Items listed in a dataset:
<<<<
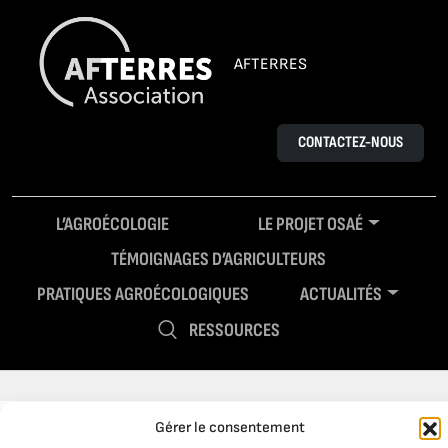
AFTERRES
CONTACTEZ-NOUS
L’AGROÉCOLOGIE
LE PROJET OSAÉ
TÉMOIGNAGES D’AGRICULTEURS
PRATIQUES AGROÉCOLOGIQUES
ACTUALITÉS
RESSOURCES
Gérer le consentement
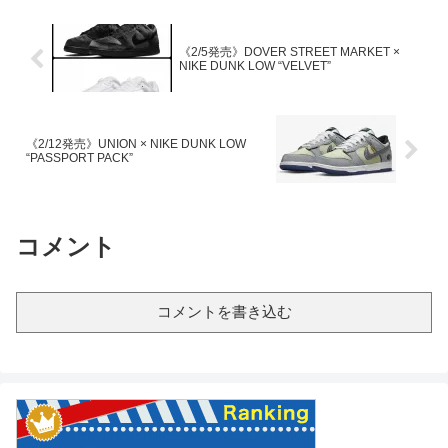
《2/5発売》DOVER STREET MARKET ×
NIKE DUNK LOW “VELVET”
《2/12発売》UNION × NIKE DUNK LOW
“PASSPORT PACK”
コメント
コメントを書き込む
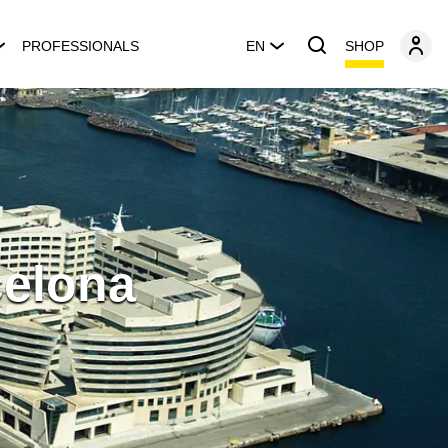
SHOP
PROFESSIONALS
EN
celona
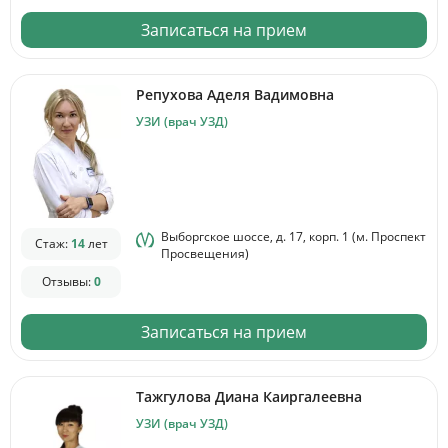
Записаться на прием
Репухова Аделя Вадимовна
УЗИ (врач УЗД)
Выборгское шоссе, д. 17, корп. 1 (м. Проспект
Стаж:
14
лет
Просвещения)
Отзывы:
0
Записаться на прием
Тажгулова Диана Каиргалеевна
УЗИ (врач УЗД)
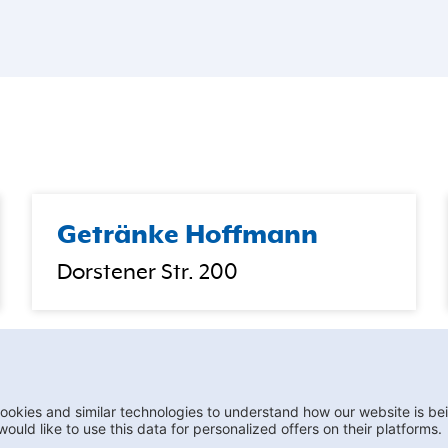
Getränke Hoffmann
Dorstener Str. 200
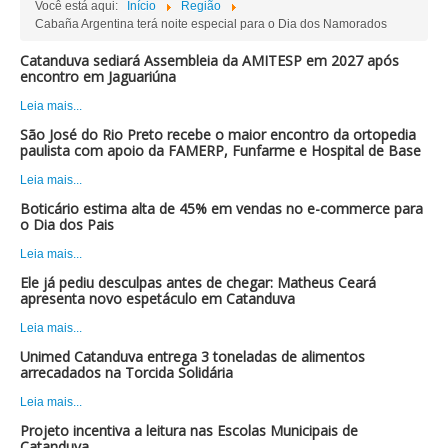
Você está aqui:
Início
Região
Cabaña Argentina terá noite especial para o Dia dos Namorados
Catanduva sediará Assembleia da AMITESP em 2027 após
encontro em Jaguariúna
Leia mais...
São José do Rio Preto recebe o maior encontro da ortopedia
paulista com apoio da FAMERP, Funfarme e Hospital de Base
Leia mais...
Boticário estima alta de 45% em vendas no e-commerce para
o Dia dos Pais
Leia mais...
Ele já pediu desculpas antes de chegar: Matheus Ceará
apresenta novo espetáculo em Catanduva
Leia mais...
Unimed Catanduva entrega 3 toneladas de alimentos
arrecadados na Torcida Solidária
Leia mais...
Projeto incentiva a leitura nas Escolas Municipais de
Catanduva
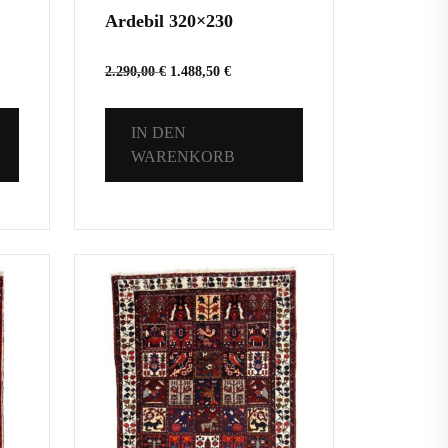
Ardebil 320×230
2.290,00
€
1.488,50
€
IN DEN
WARENKORB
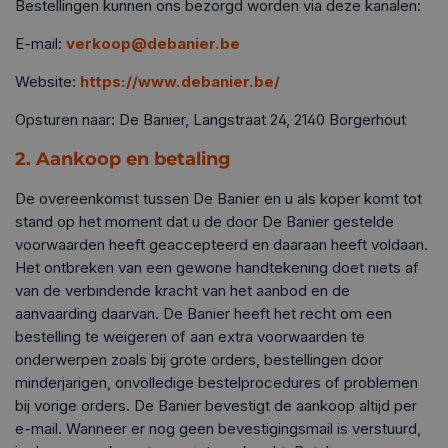
Bestellingen kunnen ons bezorgd worden via deze kanalen:
E-mail:
verkoop@debanier.be
Website:
https://www.debanier.be/
Opsturen naar: De Banier, Langstraat 24, 2140 Borgerhout
2. Aankoop en betaling
De overeenkomst tussen De Banier en u als koper komt tot
stand op het moment dat u de door De Banier gestelde
voorwaarden heeft geaccepteerd en daaraan heeft voldaan.
Het ontbreken van een gewone handtekening doet niets af
van de verbindende kracht van het aanbod en de
aanvaarding daarvan. De Banier heeft het recht om een
bestelling te weigeren of aan extra voorwaarden te
onderwerpen zoals bij grote orders, bestellingen door
minderjarigen, onvolledige bestelprocedures of problemen
bij vorige orders. De Banier bevestigt de aankoop altijd per
e-mail. Wanneer er nog geen bevestigingsmail is verstuurd,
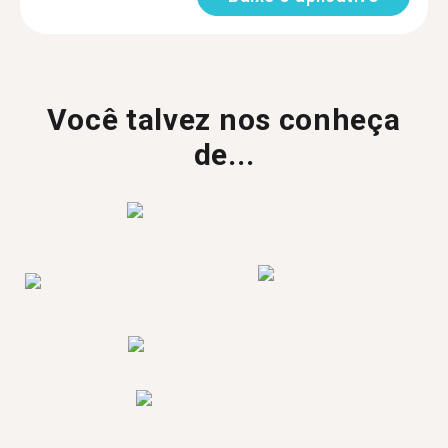
Você talvez nos conheça
de...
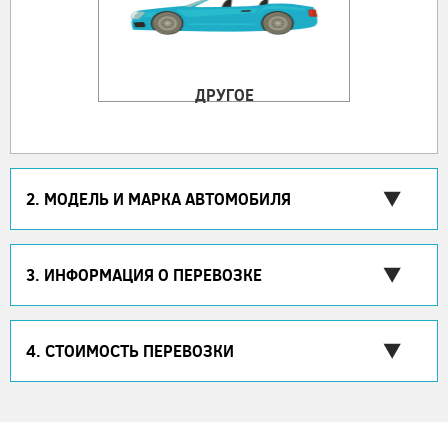
ДРУГОЕ
2. МОДЕЛЬ И МАРКА АВТОМОБИЛЯ
3. ИНФОРМАЦИЯ О ПЕРЕВОЗКЕ
4. СТОИМОСТЬ ПЕРЕВОЗКИ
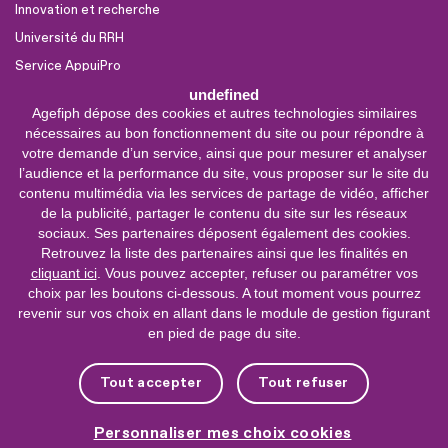
Innovation et recherche
Université du RRH
Service AppuiPro
undefined
Agefiph dépose des cookies et autres technologies similaires
Nous suivre
nécessaires au bon fonctionnement du site ou pour répondre à
Youtube
votre demande d’un service, ainsi que pour mesurer et analyser
l’audience et la performance du site, vous proposer sur le site du
Linkedin
contenu multimédia via les services de partage de vidéo, afficher
de la publicité, partager le contenu du site sur les réseaux
Facebook
sociaux. Ses partenaires déposent également des cookies.
X
Retrouvez la liste des partenaires ainsi que les finalités en
cliquant ici
. Vous pouvez accepter, refuser ou paramétrer vos
choix par les boutons ci-dessous. A tout moment vous pourrez
0 800 11 10 09
Service &
revenir sur vos choix en allant dans le module de gestion figurant
appel gratuits
en pied de page du site.
De 9h à 18h.
Nous contacter
Tout accepter
Tout refuser
Plateforme de mise en contact LSF
Personnaliser mes choix cookies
>>>>
*Problem requirements*:
Return each line from the rows above that contains the string "NIKE".

*Response area*:
NIKE DUNK LOW “VELVET”
《2/12発売》UNION × NIKE DUNK LOW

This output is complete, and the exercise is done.